* **Stored data**
'''
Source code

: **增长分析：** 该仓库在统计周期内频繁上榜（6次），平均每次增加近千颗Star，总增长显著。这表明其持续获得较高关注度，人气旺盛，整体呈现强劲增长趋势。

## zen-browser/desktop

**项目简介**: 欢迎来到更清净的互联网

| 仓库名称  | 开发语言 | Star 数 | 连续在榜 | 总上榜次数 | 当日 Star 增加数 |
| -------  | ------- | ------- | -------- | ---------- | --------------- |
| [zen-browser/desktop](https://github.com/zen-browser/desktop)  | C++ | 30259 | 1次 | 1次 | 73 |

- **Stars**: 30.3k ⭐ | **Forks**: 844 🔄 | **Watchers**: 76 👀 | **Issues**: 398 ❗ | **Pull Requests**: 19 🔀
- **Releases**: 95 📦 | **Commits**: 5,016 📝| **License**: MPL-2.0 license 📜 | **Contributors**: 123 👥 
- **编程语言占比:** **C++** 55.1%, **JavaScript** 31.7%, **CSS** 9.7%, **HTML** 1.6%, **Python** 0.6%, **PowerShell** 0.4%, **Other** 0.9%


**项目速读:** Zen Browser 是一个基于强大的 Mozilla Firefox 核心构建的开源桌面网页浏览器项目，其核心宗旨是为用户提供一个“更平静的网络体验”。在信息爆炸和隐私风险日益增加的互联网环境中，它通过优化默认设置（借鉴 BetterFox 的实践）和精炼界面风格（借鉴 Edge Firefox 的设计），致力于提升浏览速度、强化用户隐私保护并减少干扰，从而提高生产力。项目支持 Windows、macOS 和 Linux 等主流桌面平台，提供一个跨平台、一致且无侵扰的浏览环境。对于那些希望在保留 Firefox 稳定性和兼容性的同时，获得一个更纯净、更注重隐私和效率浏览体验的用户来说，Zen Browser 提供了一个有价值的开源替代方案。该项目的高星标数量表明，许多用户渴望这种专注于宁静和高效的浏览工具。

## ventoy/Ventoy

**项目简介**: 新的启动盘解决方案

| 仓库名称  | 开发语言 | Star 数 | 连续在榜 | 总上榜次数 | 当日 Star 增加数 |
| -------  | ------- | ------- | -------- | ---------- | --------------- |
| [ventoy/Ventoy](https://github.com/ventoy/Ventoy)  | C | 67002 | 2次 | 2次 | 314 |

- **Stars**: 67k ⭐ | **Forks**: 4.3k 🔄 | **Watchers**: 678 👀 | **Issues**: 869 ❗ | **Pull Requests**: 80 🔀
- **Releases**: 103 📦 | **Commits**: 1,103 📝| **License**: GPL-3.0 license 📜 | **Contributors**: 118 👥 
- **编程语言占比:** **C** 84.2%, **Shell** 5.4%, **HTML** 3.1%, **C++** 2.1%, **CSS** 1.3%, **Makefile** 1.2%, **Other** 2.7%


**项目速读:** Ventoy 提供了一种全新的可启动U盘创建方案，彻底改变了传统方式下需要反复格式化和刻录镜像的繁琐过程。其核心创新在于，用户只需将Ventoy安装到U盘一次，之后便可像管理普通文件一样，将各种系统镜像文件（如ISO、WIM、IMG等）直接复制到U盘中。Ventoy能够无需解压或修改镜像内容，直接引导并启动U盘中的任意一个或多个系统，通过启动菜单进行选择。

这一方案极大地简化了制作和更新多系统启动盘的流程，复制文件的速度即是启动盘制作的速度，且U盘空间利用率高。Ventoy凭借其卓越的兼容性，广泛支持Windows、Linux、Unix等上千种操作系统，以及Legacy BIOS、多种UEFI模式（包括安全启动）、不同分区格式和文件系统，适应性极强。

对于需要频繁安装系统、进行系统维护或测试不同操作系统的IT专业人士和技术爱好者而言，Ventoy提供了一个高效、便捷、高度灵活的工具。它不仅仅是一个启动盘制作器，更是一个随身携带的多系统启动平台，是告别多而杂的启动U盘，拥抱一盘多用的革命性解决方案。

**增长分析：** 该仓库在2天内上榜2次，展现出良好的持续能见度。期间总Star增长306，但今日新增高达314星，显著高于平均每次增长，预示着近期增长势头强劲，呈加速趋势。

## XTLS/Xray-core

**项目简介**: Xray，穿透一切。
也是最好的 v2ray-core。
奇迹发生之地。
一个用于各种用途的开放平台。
'''
'''
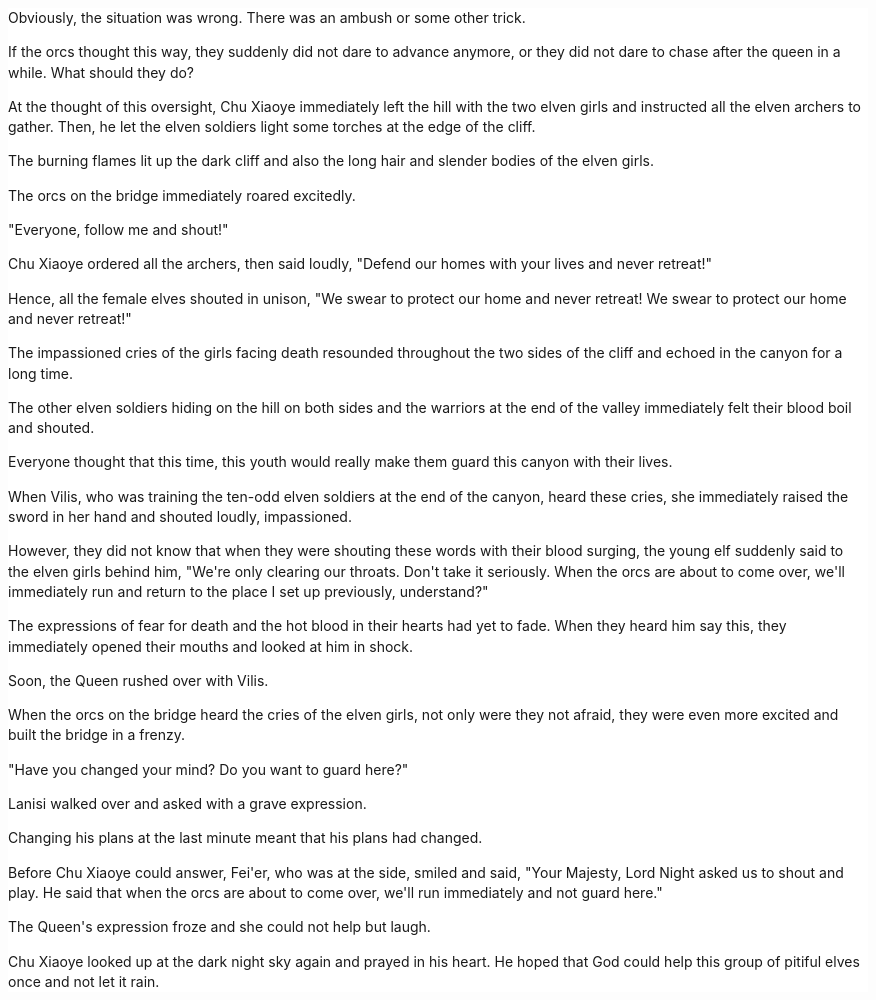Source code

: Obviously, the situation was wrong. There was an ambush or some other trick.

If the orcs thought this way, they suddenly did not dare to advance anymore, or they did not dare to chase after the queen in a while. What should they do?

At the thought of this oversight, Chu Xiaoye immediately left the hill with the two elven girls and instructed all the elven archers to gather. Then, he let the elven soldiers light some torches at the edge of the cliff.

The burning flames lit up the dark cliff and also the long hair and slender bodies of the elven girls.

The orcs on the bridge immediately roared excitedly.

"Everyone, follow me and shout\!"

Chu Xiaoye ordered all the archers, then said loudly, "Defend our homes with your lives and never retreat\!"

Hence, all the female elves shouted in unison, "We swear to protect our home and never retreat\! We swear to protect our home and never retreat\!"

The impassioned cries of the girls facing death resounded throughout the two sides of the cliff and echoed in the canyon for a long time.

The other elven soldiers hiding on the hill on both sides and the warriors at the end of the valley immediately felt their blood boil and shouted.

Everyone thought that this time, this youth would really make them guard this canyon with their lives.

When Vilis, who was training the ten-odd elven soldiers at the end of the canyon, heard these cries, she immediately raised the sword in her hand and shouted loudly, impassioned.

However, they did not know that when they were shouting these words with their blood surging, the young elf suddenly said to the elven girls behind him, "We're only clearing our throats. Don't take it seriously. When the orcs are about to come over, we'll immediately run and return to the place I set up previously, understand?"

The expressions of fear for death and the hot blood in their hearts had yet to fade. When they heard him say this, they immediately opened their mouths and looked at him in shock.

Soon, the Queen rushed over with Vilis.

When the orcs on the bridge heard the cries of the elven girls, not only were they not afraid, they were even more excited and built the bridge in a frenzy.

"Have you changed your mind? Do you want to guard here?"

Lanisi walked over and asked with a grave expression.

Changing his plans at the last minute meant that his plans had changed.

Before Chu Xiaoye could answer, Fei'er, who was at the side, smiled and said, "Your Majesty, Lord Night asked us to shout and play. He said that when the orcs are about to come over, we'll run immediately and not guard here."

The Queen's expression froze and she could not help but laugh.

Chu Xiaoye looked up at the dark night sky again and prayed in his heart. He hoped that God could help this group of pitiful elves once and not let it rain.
'''
'''
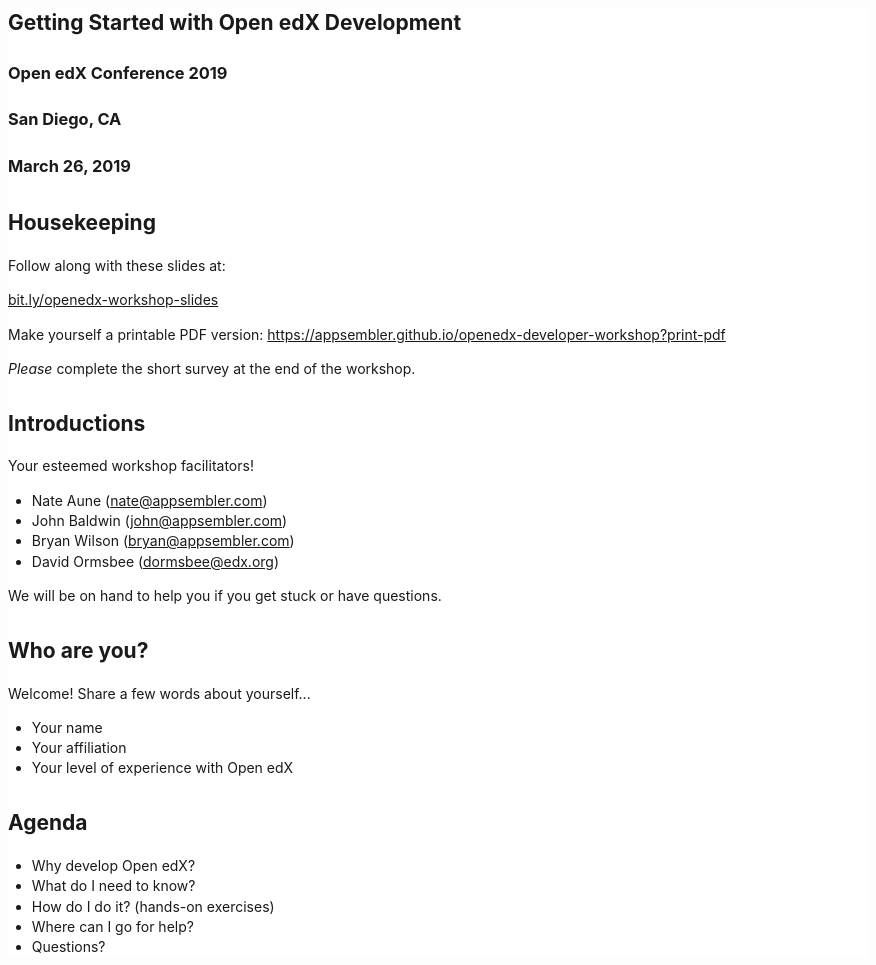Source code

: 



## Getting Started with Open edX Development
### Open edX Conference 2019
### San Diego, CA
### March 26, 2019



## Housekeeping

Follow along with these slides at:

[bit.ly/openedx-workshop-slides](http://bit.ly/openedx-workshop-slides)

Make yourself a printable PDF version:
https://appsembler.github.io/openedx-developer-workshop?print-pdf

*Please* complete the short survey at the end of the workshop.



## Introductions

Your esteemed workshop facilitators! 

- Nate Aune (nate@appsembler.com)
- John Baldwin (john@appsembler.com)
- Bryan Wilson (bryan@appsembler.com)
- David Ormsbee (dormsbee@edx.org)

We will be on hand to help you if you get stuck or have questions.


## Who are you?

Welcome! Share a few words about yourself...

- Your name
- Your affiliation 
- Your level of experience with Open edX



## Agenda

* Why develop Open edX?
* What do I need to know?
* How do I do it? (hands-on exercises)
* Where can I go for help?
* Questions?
'''
* **EXERCISE REQUIREMENTS**
Collect from the data above every line that includes "yourself".

* **EXERCISE ANSWER**
Make yourself a printable PDF version:
Welcome! Share a few words about yourself...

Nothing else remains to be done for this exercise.